Tasks to carry out:
1. In the forum post on minority languages, which researchers seek different kinds of access from those who want to see a small number of key examples presented in context?
2. List every factor that the forum post on minority languages names as affecting whether a language gets worked on.
3. Carry on writing the forum post on minority languages from where it stops.

Selected text:

= = = = =

Re: [Corpora-List] Re: Minor(ity) Language

From: Chris Brew (cbrew@acm.org)
Date: Thu Mar 09 2006 - 16:14:47 MET

  • Next message: Michiel Kamermans: "[Corpora-List] does anyone know a good aligned sentence indexer"

    Whether a language gets worked on in corpus linguistics/NLP/computational
    linguistics depends on at least the
    following:

    - the number of people who speak it
    - the total income of people who speak it
    - the extent to which computational and/or lexical
       resources exist for it
    - the extent to which the people who hold the lexical
       resources make them conveniently available in ways that foster
       research. This also affects the nature of the research: people
       who want to run machine learning algorithms look for different
       kinds of access than those who want to see a small number of
       key examples presented in context
    - the level of governmental support, enthusiasm and funding
    - the extent to which researchers who choose to work on the
       language are loved and appreciated by the society.
    - whether language is a significant political issue and how
    - the potential scientific payoff of working on the languages
       in question.

= = = = =

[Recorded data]
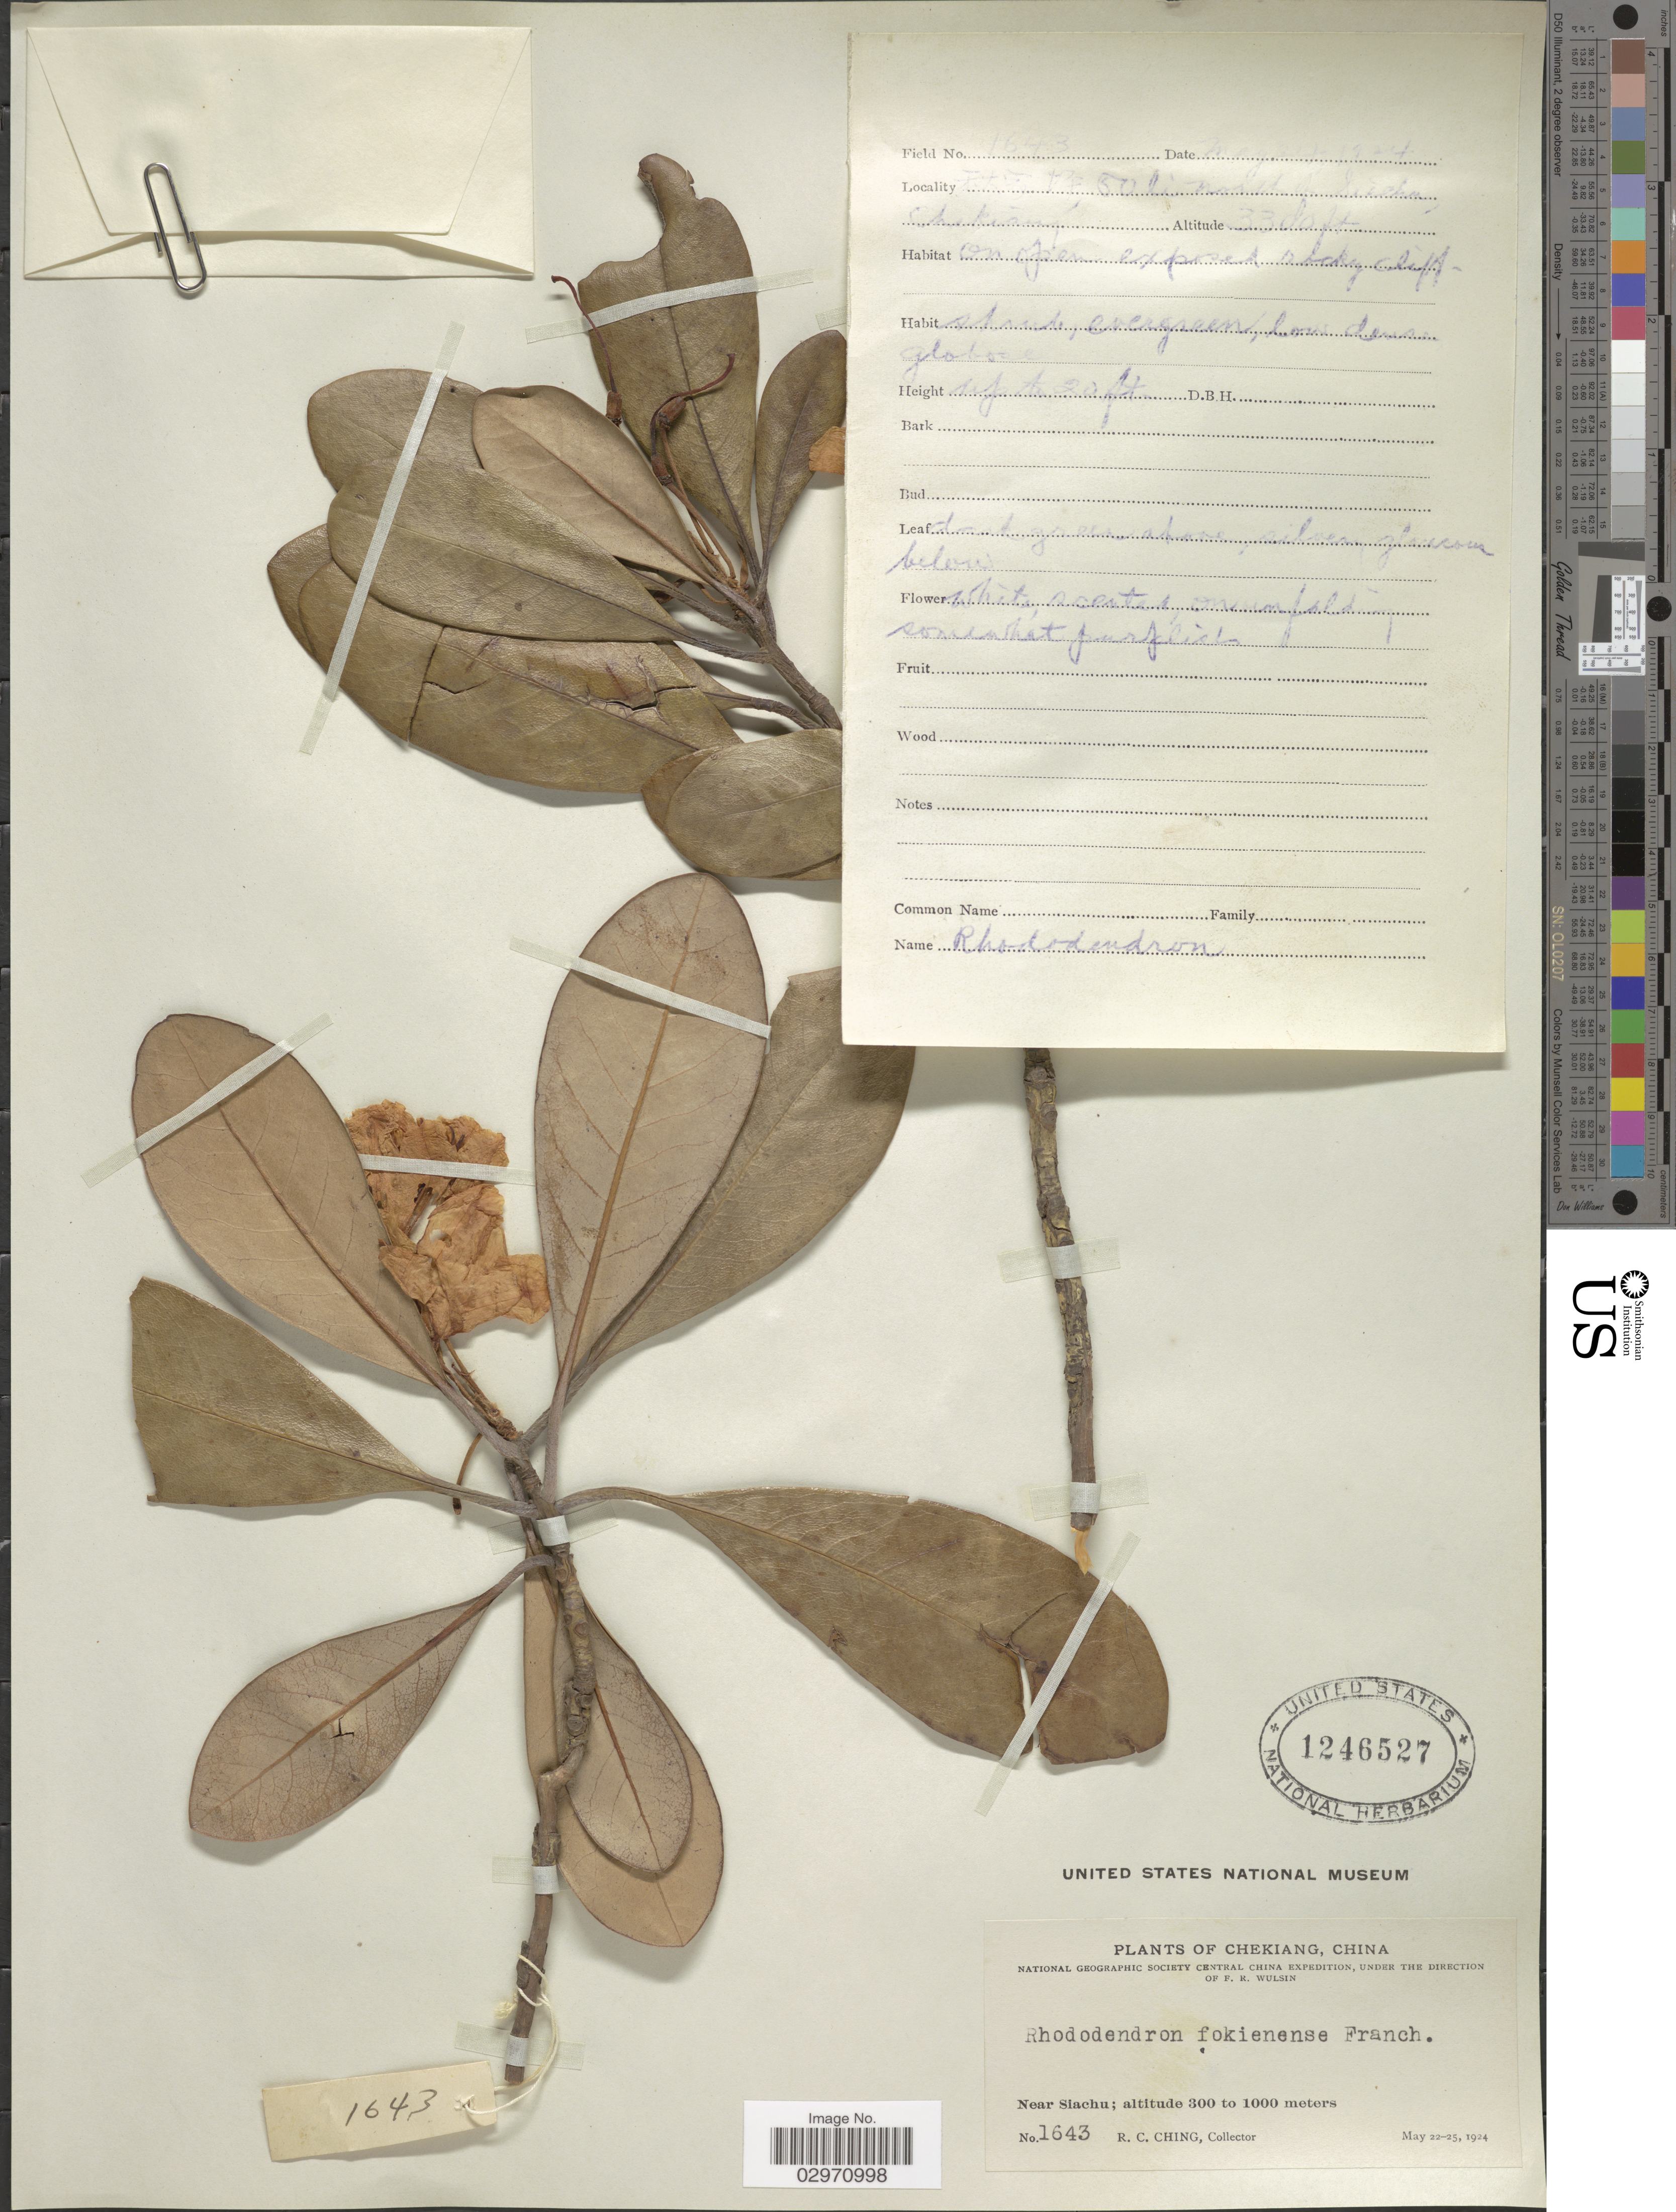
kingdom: Plantae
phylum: Tracheophyta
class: Magnoliopsida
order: Ericales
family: Ericaceae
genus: Rhododendron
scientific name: Rhododendron fokienense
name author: Franch.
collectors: R. C. Ching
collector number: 1643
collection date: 1924-05-22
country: China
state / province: Zhejiang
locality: Chekiang. Near Siachu. Central China.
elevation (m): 1006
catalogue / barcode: US 1246527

= = = = =

Answers given:
1. People who want to run machine learning algorithms.

2.
- The number of people who speak it
- The total income of people who speak it
- The extent to which computational and/or lexical resources exist for it
- The extent to which the people who hold the lexical resources make them conveniently available in ways that foster research
- The level of governmental support, enthusiasm and funding
- The extent to which researchers who choose to work on the language are loved and appreciated by the society
- Whether language is a significant political issue, and how
- The potential scientific payoff of working on the languages in question

3.
    Given the number of dimensions involved (I'm sure the above is not
    exhaustive), I doubt if it makes any sense to draw hard decision
    boundaries between minority/majority, endangered/safe/hegemonic or
    indeed any other fixed set of terms. So when we write about our work,
    we'll just have to get used to including brief summaries of the
    relevant aspects of the language situation. Self evidently it is
    somehow different to study the Arabic of Dearborn, Michigan or the
    Spanish of emigre Puerto Ricans and Mexicans in Lorain County, Ohio
    than to study them in San Juan, Tijuana or Lebanon, but until we get
    to specifics we won't want to pick terms that describe the languages
    in a hard and fast way.

    Chris

    On Thu, Mar 09, 2006 at 09:36:06AM -0500, Ed Kenschaft wrote:
    > On 3/9/06, Nicholas Sanders <nick@semiotek.org> wrote:
    >> But the Polish and Icelandic examples don't fit the model,
    >> because they have no official status in the countries cited.
    >
    > Correct me if I'm wrong, but I don't think *any* language has official
    > status in the United States. Does that mean we don't have any
    > minority (or majority) languages?
    >
    > Still, you make a good point. A language that is clearly not a
    > minority language worldwide (e.g. Hindi) might well be a minority
    > language in a specific context. Thus complicating the terminology
    > still further.
    >
    > On 3/8/06, Mike Maxwell <maxwell@ldc.upenn.edu> wrote:
    >> On this side of the Atlantic, the term seems to be "low density
    >> languages" ...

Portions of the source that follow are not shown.